Binary Search Template:

left, right = 1, min(time) * totalTrips
first_true_index = -1

while left <= right:
    mid = (left + right) // 2
    if feasible(mid):  # Can complete totalTrips in mid time
        first_true_index = mid
        right = mid - 1  # Try to find smaller time
    else:
        left = mid + 1  # Need more time

return first_true_index

Why This Works:

• When feasible(mid) is true, we've found a valid answer but want to minimize, so we search left (right = mid - 1)
• When feasible(mid) is false, we need more time, so we search right (left = mid + 1)
• first_true_index always holds the smallest feasible time found so far

Time Complexity: O(n × log(min(time) × totalTrips)) where n is the number of buses.

Space Complexity: O(1) - only constant extra space used.

Example Walkthrough

Let's trace through with time = [2, 3, 5] and totalTrips = 8.

Initialize:

• left = 1, right = min(2, 3, 5) × 8 = 16
• first_true_index = -1

Iteration 1: left = 1, right = 16

• mid = (1 + 16) // 2 = 8
• Trips at time 8: 8//2 + 8//3 + 8//5 = 4 + 2 + 1 = 7
• feasible(8) = (7 >= 8) → false
• left = 8 + 1 = 9

Iteration 2: left = 9, right = 16

• mid = (9 + 16) // 2 = 12
• Trips at time 12: 12//2 + 12//3 + 12//5 = 6 + 4 + 2 = 12
• feasible(12) = (12 >= 8) → true
• first_true_index = 12, right = 12 - 1 = 11

Iteration 3: left = 9, right = 11

• mid = (9 + 11) // 2 = 10
• Trips at time 10: 10//2 + 10//3 + 10//5 = 5 + 3 + 2 = 10
• feasible(10) = (10 >= 8) → true
• first_true_index = 10, right = 10 - 1 = 9

Iteration 4: left = 9, right = 9

• mid = (9 + 9) // 2 = 9
• Trips at time 9: 9//2 + 9//3 + 9//5 = 4 + 3 + 1 = 8
• feasible(9) = (8 >= 8) → true
• first_true_index = 9, right = 9 - 1 = 8

Termination: left = 9 > right = 8, exit loop

Result: first_true_index = 9

Verification: At time 9, buses complete exactly 8 trips.
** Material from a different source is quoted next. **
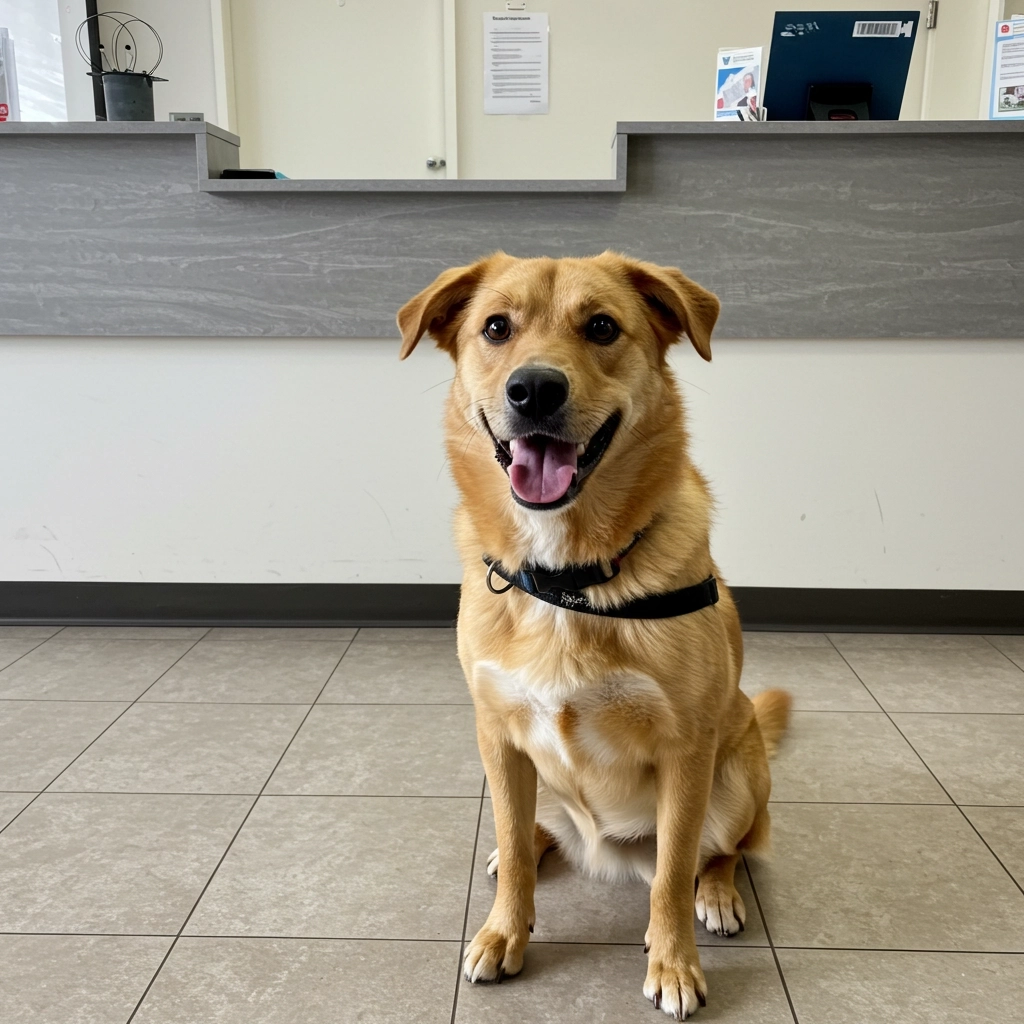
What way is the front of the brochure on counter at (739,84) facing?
toward the camera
At time 8, only 7 trips - insufficient.

Time and Space Complexity

The time complexity is O(n × log(m × k)), where:

• n is the length of the array time (used in the sum computation within the key function)
• m is the minimum value in the array time (found by min(time))
• k is totalTrips

The binary search operates on a range from 0 to mx = min(time) × totalTrips, which has O(m × k) elements. Each binary search iteration calls the key function lambda x: sum(x // v for v in time), which takes O(n) time to compute the sum over all buses. Since binary search performs O(log(m × k)) iterations, the total time complexity is O(n × log(m × k)).
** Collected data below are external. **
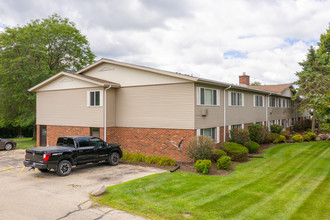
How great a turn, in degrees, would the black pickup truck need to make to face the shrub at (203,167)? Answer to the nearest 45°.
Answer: approximately 45° to its right

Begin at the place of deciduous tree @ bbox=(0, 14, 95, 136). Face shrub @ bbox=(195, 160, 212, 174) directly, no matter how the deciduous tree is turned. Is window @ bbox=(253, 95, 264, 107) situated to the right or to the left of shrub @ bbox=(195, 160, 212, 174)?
left

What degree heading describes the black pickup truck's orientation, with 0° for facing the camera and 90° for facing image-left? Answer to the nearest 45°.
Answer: approximately 225°

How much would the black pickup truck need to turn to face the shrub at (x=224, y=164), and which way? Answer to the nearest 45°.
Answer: approximately 45° to its right
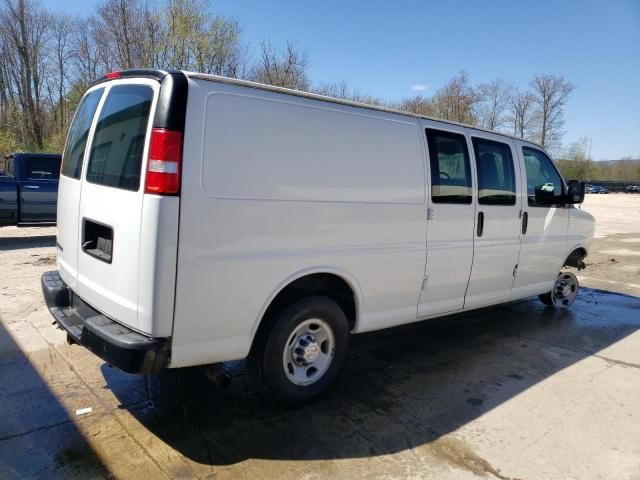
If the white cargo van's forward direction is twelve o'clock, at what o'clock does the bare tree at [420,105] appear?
The bare tree is roughly at 11 o'clock from the white cargo van.

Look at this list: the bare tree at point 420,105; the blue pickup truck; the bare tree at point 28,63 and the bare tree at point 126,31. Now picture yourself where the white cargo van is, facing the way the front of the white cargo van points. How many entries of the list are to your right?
0

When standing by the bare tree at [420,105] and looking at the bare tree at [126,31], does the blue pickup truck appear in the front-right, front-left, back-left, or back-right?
front-left

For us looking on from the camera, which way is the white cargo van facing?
facing away from the viewer and to the right of the viewer

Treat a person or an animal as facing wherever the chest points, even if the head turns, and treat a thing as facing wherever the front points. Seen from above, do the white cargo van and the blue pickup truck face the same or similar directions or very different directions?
same or similar directions

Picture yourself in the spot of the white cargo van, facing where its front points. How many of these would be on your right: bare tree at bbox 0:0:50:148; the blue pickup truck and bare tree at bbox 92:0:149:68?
0

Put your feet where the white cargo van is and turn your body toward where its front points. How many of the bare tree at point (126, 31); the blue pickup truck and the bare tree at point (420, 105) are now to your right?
0

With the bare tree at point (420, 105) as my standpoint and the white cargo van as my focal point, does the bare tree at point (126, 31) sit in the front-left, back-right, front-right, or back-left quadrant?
front-right

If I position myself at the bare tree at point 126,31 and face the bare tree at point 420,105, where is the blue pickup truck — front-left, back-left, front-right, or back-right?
back-right

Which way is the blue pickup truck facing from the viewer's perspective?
to the viewer's right

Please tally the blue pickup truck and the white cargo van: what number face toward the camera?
0

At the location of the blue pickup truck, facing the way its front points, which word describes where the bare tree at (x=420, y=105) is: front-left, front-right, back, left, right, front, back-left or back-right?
front-left

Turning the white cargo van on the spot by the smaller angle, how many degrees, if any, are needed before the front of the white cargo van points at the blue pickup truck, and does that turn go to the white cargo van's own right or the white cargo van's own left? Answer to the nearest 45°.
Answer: approximately 90° to the white cargo van's own left

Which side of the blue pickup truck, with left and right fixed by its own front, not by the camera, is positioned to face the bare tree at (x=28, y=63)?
left

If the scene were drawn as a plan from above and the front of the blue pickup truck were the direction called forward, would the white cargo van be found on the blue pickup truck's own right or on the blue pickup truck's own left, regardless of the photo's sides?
on the blue pickup truck's own right

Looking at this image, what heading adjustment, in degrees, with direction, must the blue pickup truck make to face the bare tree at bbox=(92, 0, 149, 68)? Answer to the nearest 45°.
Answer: approximately 90° to its left
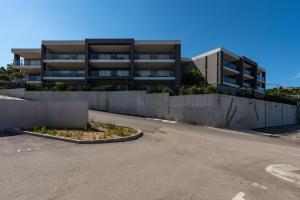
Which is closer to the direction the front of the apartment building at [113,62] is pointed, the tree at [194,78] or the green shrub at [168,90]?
the green shrub

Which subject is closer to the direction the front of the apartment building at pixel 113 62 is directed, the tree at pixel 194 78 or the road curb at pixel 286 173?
the road curb

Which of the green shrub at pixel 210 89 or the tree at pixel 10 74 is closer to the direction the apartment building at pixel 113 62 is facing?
the green shrub

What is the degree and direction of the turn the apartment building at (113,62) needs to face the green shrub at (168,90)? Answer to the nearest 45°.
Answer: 0° — it already faces it

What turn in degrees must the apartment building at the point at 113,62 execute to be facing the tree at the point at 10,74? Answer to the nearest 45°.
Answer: approximately 90° to its right

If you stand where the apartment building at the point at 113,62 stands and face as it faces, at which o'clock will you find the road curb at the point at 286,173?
The road curb is roughly at 12 o'clock from the apartment building.

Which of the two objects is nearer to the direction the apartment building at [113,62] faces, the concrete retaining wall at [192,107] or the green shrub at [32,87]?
the concrete retaining wall

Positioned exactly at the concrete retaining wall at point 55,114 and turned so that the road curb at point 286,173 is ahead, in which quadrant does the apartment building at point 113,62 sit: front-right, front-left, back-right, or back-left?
back-left

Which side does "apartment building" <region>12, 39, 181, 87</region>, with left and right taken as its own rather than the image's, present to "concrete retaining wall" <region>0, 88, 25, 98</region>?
right

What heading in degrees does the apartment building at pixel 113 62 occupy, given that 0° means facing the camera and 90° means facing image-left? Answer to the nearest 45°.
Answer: approximately 0°

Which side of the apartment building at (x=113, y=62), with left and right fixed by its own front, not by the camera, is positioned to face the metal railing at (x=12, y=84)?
right
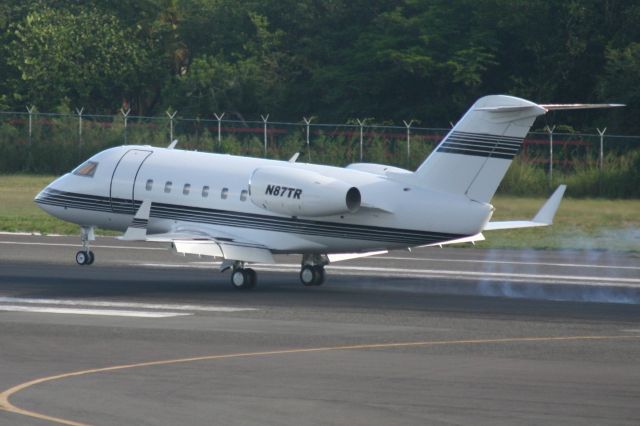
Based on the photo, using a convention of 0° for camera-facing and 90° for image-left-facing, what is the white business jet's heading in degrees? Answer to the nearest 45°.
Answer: approximately 135°
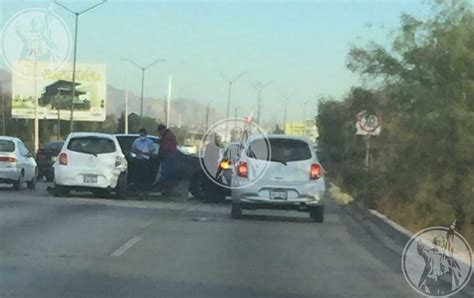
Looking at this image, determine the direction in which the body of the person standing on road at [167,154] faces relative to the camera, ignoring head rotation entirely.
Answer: to the viewer's left

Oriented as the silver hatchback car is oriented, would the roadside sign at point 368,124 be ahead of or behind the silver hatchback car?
ahead

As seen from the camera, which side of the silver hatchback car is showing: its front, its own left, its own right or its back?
back

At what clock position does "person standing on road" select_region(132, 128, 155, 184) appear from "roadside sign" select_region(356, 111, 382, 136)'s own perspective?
The person standing on road is roughly at 2 o'clock from the roadside sign.

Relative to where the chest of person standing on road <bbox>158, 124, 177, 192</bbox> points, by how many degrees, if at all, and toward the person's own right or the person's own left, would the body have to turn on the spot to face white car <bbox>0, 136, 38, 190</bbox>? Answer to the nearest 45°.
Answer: approximately 45° to the person's own right

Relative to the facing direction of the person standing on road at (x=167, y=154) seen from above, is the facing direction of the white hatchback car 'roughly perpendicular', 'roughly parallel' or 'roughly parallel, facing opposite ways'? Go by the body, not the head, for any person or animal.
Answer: roughly perpendicular

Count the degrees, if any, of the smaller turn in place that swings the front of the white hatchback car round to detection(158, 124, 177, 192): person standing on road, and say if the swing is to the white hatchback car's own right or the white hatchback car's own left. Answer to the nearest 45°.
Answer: approximately 90° to the white hatchback car's own right

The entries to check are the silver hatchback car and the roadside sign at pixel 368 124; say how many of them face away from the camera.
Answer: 1

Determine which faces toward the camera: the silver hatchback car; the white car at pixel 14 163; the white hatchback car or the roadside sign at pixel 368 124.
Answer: the roadside sign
The space complexity is O(1) as the algorithm only uses a constant amount of extra space for variables. The bisect_left function with a range object and key function doesn't create the entire range in memory but rather computes values on-the-fly, maintaining constant space usage.
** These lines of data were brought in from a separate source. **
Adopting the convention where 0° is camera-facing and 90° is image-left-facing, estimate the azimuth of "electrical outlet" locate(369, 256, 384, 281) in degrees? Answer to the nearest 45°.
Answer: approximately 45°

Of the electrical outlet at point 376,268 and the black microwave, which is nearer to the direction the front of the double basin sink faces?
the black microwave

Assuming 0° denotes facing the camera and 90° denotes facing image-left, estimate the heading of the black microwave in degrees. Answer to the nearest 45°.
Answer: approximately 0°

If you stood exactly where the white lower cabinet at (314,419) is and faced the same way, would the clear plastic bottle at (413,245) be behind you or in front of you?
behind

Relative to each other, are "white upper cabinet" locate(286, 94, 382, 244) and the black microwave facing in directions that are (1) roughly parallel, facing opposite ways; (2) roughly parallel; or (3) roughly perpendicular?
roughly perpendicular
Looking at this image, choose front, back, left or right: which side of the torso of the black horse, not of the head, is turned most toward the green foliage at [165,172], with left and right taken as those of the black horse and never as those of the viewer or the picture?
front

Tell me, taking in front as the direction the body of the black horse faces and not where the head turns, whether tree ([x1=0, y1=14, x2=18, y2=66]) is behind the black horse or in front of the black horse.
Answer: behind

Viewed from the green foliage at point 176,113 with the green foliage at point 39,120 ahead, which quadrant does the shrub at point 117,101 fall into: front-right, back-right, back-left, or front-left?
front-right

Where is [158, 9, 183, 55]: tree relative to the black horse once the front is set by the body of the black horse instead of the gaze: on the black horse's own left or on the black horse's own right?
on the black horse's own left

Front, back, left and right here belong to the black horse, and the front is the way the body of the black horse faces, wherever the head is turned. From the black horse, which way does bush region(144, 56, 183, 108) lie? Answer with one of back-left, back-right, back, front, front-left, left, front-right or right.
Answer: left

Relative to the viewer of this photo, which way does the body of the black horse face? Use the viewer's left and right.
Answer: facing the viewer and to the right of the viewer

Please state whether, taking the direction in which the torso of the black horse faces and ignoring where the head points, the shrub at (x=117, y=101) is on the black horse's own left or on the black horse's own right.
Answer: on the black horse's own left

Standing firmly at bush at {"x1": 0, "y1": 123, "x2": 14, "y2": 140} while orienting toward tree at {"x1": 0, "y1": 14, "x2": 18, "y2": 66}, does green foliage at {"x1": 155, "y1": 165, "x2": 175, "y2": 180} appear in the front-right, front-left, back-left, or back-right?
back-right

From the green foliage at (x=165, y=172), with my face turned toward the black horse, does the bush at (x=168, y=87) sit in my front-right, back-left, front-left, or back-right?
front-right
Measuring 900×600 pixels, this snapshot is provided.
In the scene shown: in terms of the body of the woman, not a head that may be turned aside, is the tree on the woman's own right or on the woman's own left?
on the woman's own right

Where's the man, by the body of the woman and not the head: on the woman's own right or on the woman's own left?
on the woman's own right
Learn more about how to find time and space complexity quickly.

Common Pitfalls

1. Using Wrong Binary Search Template Variant

A common mistake is using the while left < right with right = mid variant instead of the standard template with first_true_index tracking.

Wrong approach:

while left < right:
    mid = (left + right) // 2
    if feasible(mid):
        right = mid  # Wrong: should be right = mid - 1
    else:
        left = mid + 1
return left  # Wrong: should return first_true_index

Correct approach (using template):

first_true_index = -1
while left <= right:
    mid = (left + right) // 2
    if feasible(mid):
        first_true_index = mid
        right = mid - 1
    else:
        left = mid + 1
return first_true_index

2. Integer Overflow for Large Inputs

When totalTrips is very large (up to 10^7) and min(time) is also large, the multiplication min(time) * totalTrips could overflow in languages with fixed integer sizes.

Solution: Use appropriate data types (long in Java, long long in C++, bigint in TypeScript):

long right = (long) minTime * totalTrips;  // Cast to long before multiplication

3. Forgetting to Handle Edge Cases

When all buses are very slow or totalTrips is 1, the result might be at the boundary.

Solution: The template handles this naturally since first_true_index will be set on the first feasible value found.

4. Off-by-One in Search Range

Starting with left = 0 instead of left = 1 can cause issues since time 0 results in 0 trips.

Solution: Always start with left = 1 as the minimum meaningful time value.